Enjoying an evening snack with fellow travelers (photo credit: Becky Hanks) 
I woke bright and early the next morning to the sounds of peacocks (they sound like angry cats) and squirrels (Indian squirrels look like a cross between a chipmunk and a squirrel and they make a bird-like chirping sound).  After another wonderful Indian breakfast, we set off to see Madurai by day.  We starting with a harrowing auto-rickshaw ride through the streets of the city (the usual near-collisions) before we reached the city’s most famous attraction, the Sri Meenakshi Temple.  The temple’s four tall gopurams, or towers, serve as gateways to the temple complex.  As you can see, they are covered with multiple tiers of colorful sculpture.  According to Jaisingh, the temple complex incorporates over 333 million works of sculpture.  While the temple interior dates to the 12th century, the towers were built during the 17th century. 

The East Tower of the Sri Meenakshi Temple

The North Tower of the temple
The temple is devoted to the goddess Meenakshi, a form of Shiva’s consort Parvati.  Sri Meenakshi Temple is a popular site for weddings because this is supposedly where Parvati married Shiva.  In fact, we saw several splendidly dressed wedding parties during our visit.  The temple also attracts many “men in black,” i.e. male pilgrims of the Shaivite (Shiva-worshipping) sect, identifiable by their black dhotis.  As usual, the interior was a scene of bright lights, vividly painted designs, and vendors selling flowers.  We walked through hallways of beautiful carvings, and past shrines and free-standing sculptures, stopping frequently to talk to Indian visitors who were curious about these westerners in their midst.
A wedding party at the Sri Meenakshi Temple

Inside the entrance to the temple



Our next stop was the Thirumalai Naick Palace, built by 17th century ruler Thirumalai Nayak.  Only part of what was once a large complex remains.  The palace was designed by an Italian architect and shows the influence of traditional Dravidian, Islamic, and Italian architectural styles.
The courtyard of the palace is used for concerts and special events


Making a fashion statement with saree and baseball cap at the palace
One of the splendid rooms at the palace
We had a brief break from touring for lunch and an hour of recovery time at the hotel before setting out for a late afternoon visit to a typical residential neighborhood.  Traveling by bicycle rickshaw, we made our way through small lanes that were impassable by auto-rickshaws.  Below are some scenes from our ride through the neighborhood.

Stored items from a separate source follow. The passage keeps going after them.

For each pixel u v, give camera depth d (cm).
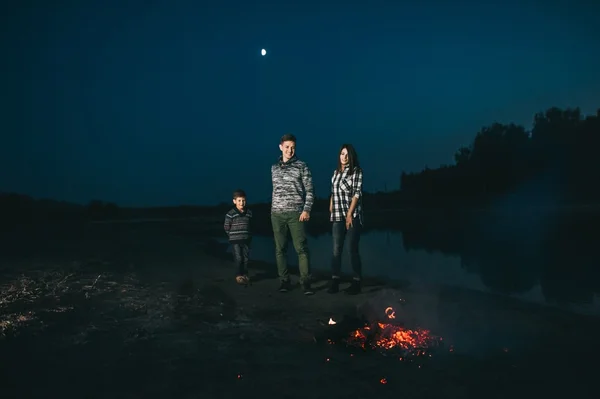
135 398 270
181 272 770
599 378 302
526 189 8206
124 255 993
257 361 335
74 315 453
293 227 615
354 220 598
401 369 318
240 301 550
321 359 340
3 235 1622
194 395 274
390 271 841
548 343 376
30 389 280
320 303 540
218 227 2712
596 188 7119
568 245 1263
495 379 300
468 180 8912
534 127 8744
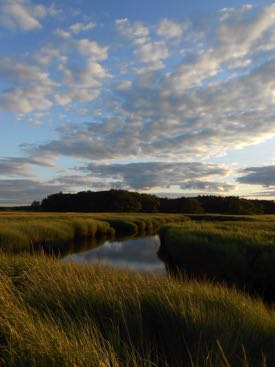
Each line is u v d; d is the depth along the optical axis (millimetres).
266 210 142750
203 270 15203
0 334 4297
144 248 26938
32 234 25250
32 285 6688
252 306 6262
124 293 6062
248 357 4207
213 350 4121
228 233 21094
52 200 119750
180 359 4164
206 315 5113
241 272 14125
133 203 119688
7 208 142125
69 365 3475
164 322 4930
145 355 4047
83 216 56500
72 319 4930
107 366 3514
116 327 4645
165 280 7617
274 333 4812
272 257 13859
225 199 136125
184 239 19438
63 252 24078
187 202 130250
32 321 4480
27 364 3602
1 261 8453
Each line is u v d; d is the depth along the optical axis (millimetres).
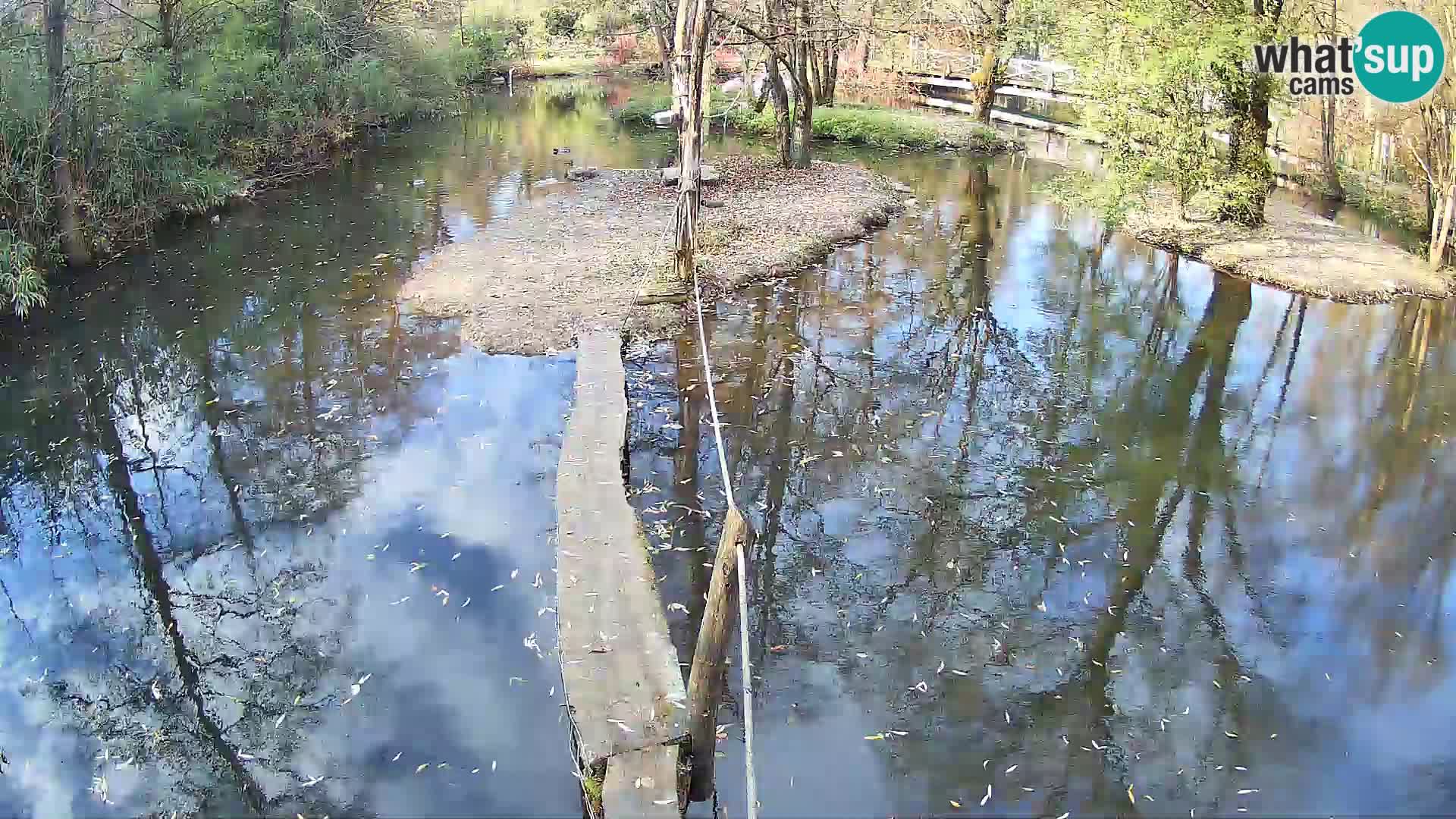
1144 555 6094
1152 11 11031
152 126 12125
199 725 4684
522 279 10289
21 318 9445
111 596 5688
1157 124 11836
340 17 19391
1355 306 10273
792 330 9453
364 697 4816
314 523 6328
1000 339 9484
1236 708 4852
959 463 7164
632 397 8000
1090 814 4211
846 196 14305
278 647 5199
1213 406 8125
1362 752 4578
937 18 20359
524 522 6273
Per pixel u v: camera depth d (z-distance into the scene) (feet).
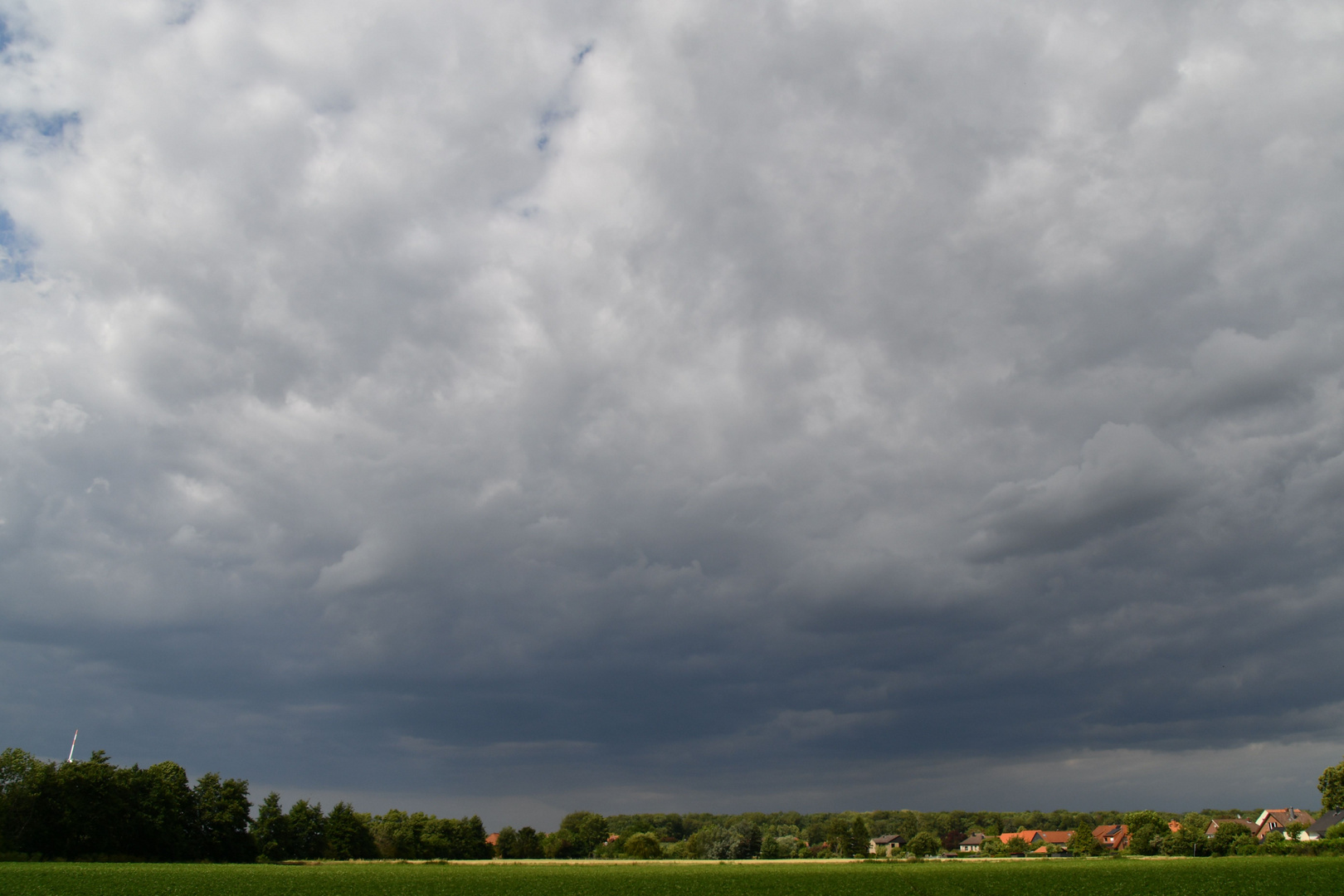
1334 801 381.19
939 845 581.94
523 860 455.63
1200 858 363.35
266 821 388.57
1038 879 225.15
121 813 318.65
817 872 279.49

Everywhere we went, we attracted attention.  Small children ran after us, waving, and even the older people peered at us from their doorways.  As the sun was setting, we made a stop at the local Sufi Muslim mosque and watched as Muslim worshippers lit oil lamps identical to those used by worshippers in Hindu temples.  It was heartening to hear from Jaisingh that Muslims and Hindus have lived peacefully together in Madurai, and in Tamil Nadu in general, for centuries.  Over the years, they have borrowed customs from each other and they continue to celebrate festivals together to this day. 


A small Hindu shrine 
Worshippers at the Sufi mosque
It was a fine way to end our last evening in Tamil Nadu.  The next morning we would be traveling west to the neighboring state of Kerala.